[Recorded data]
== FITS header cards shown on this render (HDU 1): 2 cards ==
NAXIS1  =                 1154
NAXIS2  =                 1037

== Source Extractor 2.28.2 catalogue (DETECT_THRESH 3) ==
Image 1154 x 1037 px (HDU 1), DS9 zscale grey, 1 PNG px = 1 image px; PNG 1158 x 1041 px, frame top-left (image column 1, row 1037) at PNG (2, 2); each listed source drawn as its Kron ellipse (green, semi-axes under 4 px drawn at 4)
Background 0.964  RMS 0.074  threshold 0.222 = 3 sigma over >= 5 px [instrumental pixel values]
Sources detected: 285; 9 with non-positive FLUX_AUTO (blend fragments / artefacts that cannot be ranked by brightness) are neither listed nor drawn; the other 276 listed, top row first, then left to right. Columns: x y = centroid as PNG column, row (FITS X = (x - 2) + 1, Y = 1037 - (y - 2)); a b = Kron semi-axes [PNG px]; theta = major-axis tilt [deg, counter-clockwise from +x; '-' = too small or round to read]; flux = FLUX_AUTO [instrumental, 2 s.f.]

▶ **Required task**
Extract every line of the listing above and reproduce each one unchanged, character for character.

▶ **Response for this exercise**
== FITS header cards shown on this render (HDU 1): 2 cards ==
NAXIS1  =                 1154
NAXIS2  =                 1037

== Source Extractor 2.28.2 catalogue (DETECT_THRESH 3) ==
Image 1154 x 1037 px (HDU 1), DS9 zscale grey, 1 PNG px = 1 image px; PNG 1158 x 1041 px, frame top-left (image column 1, row 1037) at PNG (2, 2); each listed source drawn as its Kron ellipse (green, semi-axes under 4 px drawn at 4)
Background 0.964  RMS 0.074  threshold 0.222 = 3 sigma over >= 5 px [instrumental pixel values]
Sources detected: 285; 9 with non-positive FLUX_AUTO (blend fragments / artefacts that cannot be ranked by brightness) are neither listed nor drawn; the other 276 listed, top row first, then left to right. Columns: x y = centroid as PNG column, row (FITS X = (x - 2) + 1, Y = 1037 - (y - 2)); a b = Kron semi-axes [PNG px]; theta = major-axis tilt [deg, counter-clockwise from +x; '-' = too small or round to read]; flux = FLUX_AUTO [instrumental, 2 s.f.]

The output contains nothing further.